Can a landlord sue a tenant that breaks a lease?
Attorney Tom Olsen: Let's go back to work. And next in line is Wendy from Cocoa. Wendy, you're on News 96.5. Go ahead.
Wendy: Hey, good morning.
Attorney Tom Olsen: Hey.
Wendy: My question is, when you're having a lease with a tenant, and they don't give notice, and they move out, say, the second day of the month, they still owe for the entire month. Is that correct by Florida law?
Attorney Tom Olsen: Wendy, for that, I'm going to turn you over to Attorney Rob Solomon. So what Wendy's talking about is somebody breaking the lease and moving out in the middle of the night, what happens then Rob?
Attorney Rob Solomon: Which is actually pretty common, it happens a lot. So let's assume they have a years' lease just for example, and the money was due on the first of the month, you didn't get paid, and they moved out; they certainly owe that month. They might owe subsequent months as well, if their lease is for a year, if you are unable to rent. So in other words, you have a duty to mitigate, meaning to try to re-rent it, but if you can't re-rent it, and there was a lease and they bugged out on the lease, they would have not only this month's rent, but subsequent month's rent as well, that would be due.

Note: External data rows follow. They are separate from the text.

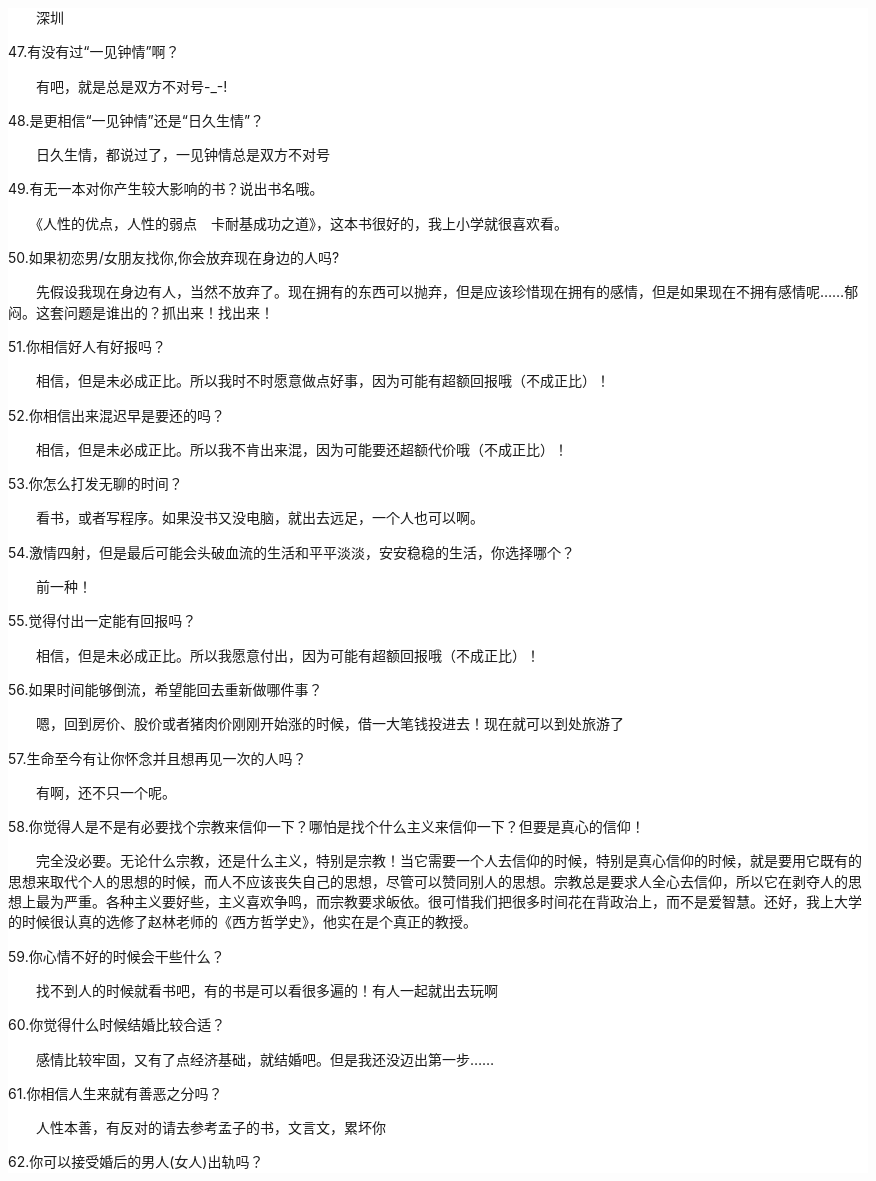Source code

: 　　深圳

47.有没有过“一见钟情”啊？

　　有吧，就是总是双方不对号-_-!

48.是更相信“一见钟情”还是“日久生情”？　　

　　日久生情，都说过了，一见钟情总是双方不对号

49.有无一本对你产生较大影响的书？说出书名哦。

　　《人性的优点，人性的弱点　卡耐基成功之道》，这本书很好的，我上小学就很喜欢看。

50.如果初恋男/女朋友找你,你会放弃现在身边的人吗?

　　先假设我现在身边有人，当然不放弃了。现在拥有的东西可以抛弃，但是应该珍惜现在拥有的感情，但是如果现在不拥有感情呢……郁闷。这套问题是谁出的？抓出来！找出来！

51.你相信好人有好报吗？

　　相信，但是未必成正比。所以我时不时愿意做点好事，因为可能有超额回报哦（不成正比）！

52.你相信出来混迟早是要还的吗？

　　相信，但是未必成正比。所以我不肯出来混，因为可能要还超额代价哦（不成正比）！

53.你怎么打发无聊的时间？

　　看书，或者写程序。如果没书又没电脑，就出去远足，一个人也可以啊。

54.激情四射，但是最后可能会头破血流的生活和平平淡淡，安安稳稳的生活，你选择哪个？

　　前一种！

55.觉得付出一定能有回报吗？

　　相信，但是未必成正比。所以我愿意付出，因为可能有超额回报哦（不成正比）！

56.如果时间能够倒流，希望能回去重新做哪件事？

　　嗯，回到房价、股价或者猪肉价刚刚开始涨的时候，借一大笔钱投进去！现在就可以到处旅游了

57.生命至今有让你怀念并且想再见一次的人吗？

　　有啊，还不只一个呢。

58.你觉得人是不是有必要找个宗教来信仰一下？哪怕是找个什么主义来信仰一下？但要是真心的信仰！

　　完全没必要。无论什么宗教，还是什么主义，特别是宗教！当它需要一个人去信仰的时候，特别是真心信仰的时候，就是要用它既有的思想来取代个人的思想的时候，而人不应该丧失自己的思想，尽管可以赞同别人的思想。宗教总是要求人全心去信仰，所以它在剥夺人的思想上最为严重。各种主义要好些，主义喜欢争鸣，而宗教要求皈依。很可惜我们把很多时间花在背政治上，而不是爱智慧。还好，我上大学的时候很认真的选修了赵林老师的《西方哲学史》，他实在是个真正的教授。

59.你心情不好的时候会干些什么？

　　找不到人的时候就看书吧，有的书是可以看很多遍的！有人一起就出去玩啊

60.你觉得什么时候结婚比较合适？

　　感情比较牢固，又有了点经济基础，就结婚吧。但是我还没迈出第一步……

61.你相信人生来就有善恶之分吗？

　　人性本善，有反对的请去参考孟子的书，文言文，累坏你

62.你可以接受婚后的男人(女人)出轨吗？
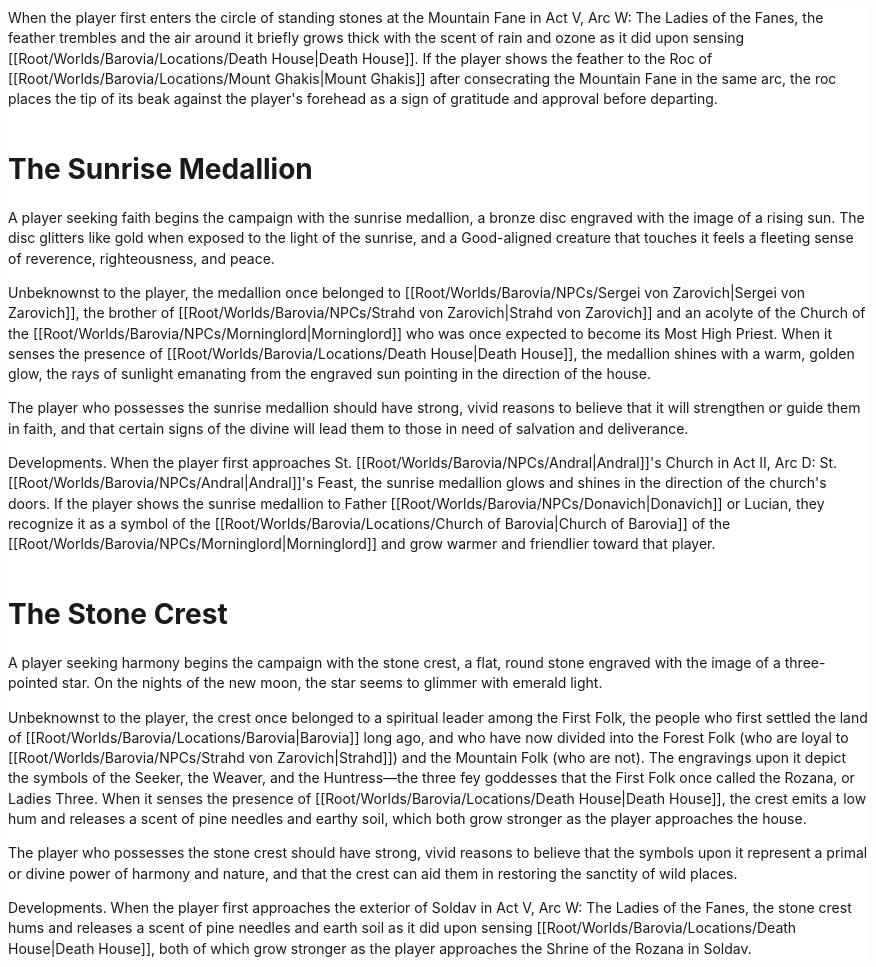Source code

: When the player first enters the circle of standing stones at the Mountain Fane in Act V, Arc W: The Ladies of the Fanes, the feather trembles and the air around it briefly grows thick with the scent of rain and ozone as it did upon sensing [[Root/Worlds/Barovia/Locations/Death House\|Death House]]. If the player shows the feather to the Roc of [[Root/Worlds/Barovia/Locations/Mount Ghakis\|Mount Ghakis]] after consecrating the Mountain Fane in the same arc, the roc places the tip of its beak against the player's forehead as a sign of gratitude and approval before departing. 


# The Sunrise Medallion 

A player seeking faith begins the campaign with the sunrise medallion, a bronze disc engraved with the image of a rising sun. The disc glitters like gold when exposed to the light of the sunrise, and a Good-aligned creature that touches it feels a fleeting sense of reverence, righteousness, and peace. 

Unbeknownst to the player, the medallion once belonged to [[Root/Worlds/Barovia/NPCs/Sergei von Zarovich\|Sergei von Zarovich]], the brother of [[Root/Worlds/Barovia/NPCs/Strahd von Zarovich\|Strahd von Zarovich]] and an acolyte of the Church of the [[Root/Worlds/Barovia/NPCs/Morninglord\|Morninglord]] who was once expected to become its Most High Priest. When it senses the presence of [[Root/Worlds/Barovia/Locations/Death House\|Death House]], the medallion shines with a warm, golden glow, the rays of sunlight emanating from the engraved sun pointing in the direction of the house. 

The player who possesses the sunrise medallion should have strong, vivid reasons to believe that it will strengthen or guide them in faith, and that certain signs of the divine will lead them to those in need of salvation and deliverance. 

Developments. When the player first approaches St. [[Root/Worlds/Barovia/NPCs/Andral\|Andral]]'s Church in Act II, Arc D: St. [[Root/Worlds/Barovia/NPCs/Andral\|Andral]]'s Feast, the sunrise medallion glows and shines in the direction of the church's doors. If the player shows the sunrise medallion to Father [[Root/Worlds/Barovia/NPCs/Donavich\|Donavich]] or Lucian, they recognize it as a symbol of the [[Root/Worlds/Barovia/Locations/Church of Barovia\|Church of Barovia]] of the [[Root/Worlds/Barovia/NPCs/Morninglord\|Morninglord]] and grow warmer and friendlier toward that player. 

# The Stone Crest 

A player seeking harmony begins the campaign with the stone crest, a flat, round stone engraved with the image of a three-pointed star. On the nights of the new moon, the star seems to glimmer with emerald light. 

Unbeknownst to the player, the crest once belonged to a spiritual leader among the First Folk, the people who first settled the land of [[Root/Worlds/Barovia/Locations/Barovia\|Barovia]] long ago, and who have now divided into the Forest Folk (who are loyal to [[Root/Worlds/Barovia/NPCs/Strahd von Zarovich\|Strahd]]) and the Mountain Folk (who are not). The engravings upon it depict the symbols of the Seeker, the Weaver, and the Huntress—the three fey goddesses that the First Folk once called the Rozana, or Ladies Three. When it senses the presence of [[Root/Worlds/Barovia/Locations/Death House\|Death House]], the crest emits a low hum and releases a scent of pine needles and earthy soil, which both grow stronger as the player approaches the house. 

The player who possesses the stone crest should have strong, vivid reasons to believe that the symbols upon it represent a primal or divine power of harmony and nature, and that the crest can aid them in restoring the sanctity of wild places. 

Developments. When the player first approaches the exterior of Soldav in Act V, Arc W: The Ladies of the Fanes, the stone crest hums and releases a scent of pine needles and earth soil as it did upon sensing [[Root/Worlds/Barovia/Locations/Death House\|Death House]], both of which grow stronger as the player approaches the Shrine of the Rozana in Soldav.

Attorney Tom Olsen: Well, Rob, I think the good news for Wendy probably is, is that this would be a situation where she could probably consider the property to be abandoned, and she could retake possession without going to court.
Attorney Rob Solomon: Well, that's right. And just as well as that, is that she might be able to make a claim on the security deposit once there is a showing that they have moved out, which is – Tom is right, which is an abandonment, but you have to wait 15 days into the month, at least that long, and they have not paid the rent and you have reason to believe they're gone, you can retake possession of the premise. Now, you have a situation where they bugged out on the lease, you would then make a claim on the security deposit, pursuant to Security Deposit Law, and if they didn't respond, which I'm kind of guessing they might not, then you could take the security deposit.
Attorney Tom Olsen: Hey, Rob, how often do you have to break the news to the landlords, the bad news that to sue a former tenant is hard, difficult, and often not worthwhile? So if Wendy's thinking, "Hey, I'll just sue my tenants for the money they owe me," I've got to give her the bad news. That's probably not going to be successful.
Attorney Rob Solomon: Right. So that's a common part of our discussion, which is the futility of chasing tenants. That's the bad news. Here's the good news, which is: get a good security deposit. A lot of landlords believe that security deposit can only be one month. That is wrong. It can be as much as the market will bear. And so, the thing that makes you sleep well at night, if you're a landlord, is not the notion that you'll ever collect the judgment, it's the notion that you have a good security deposit.
Attorney Tom Olsen: Thank you Rob, we appreciate it.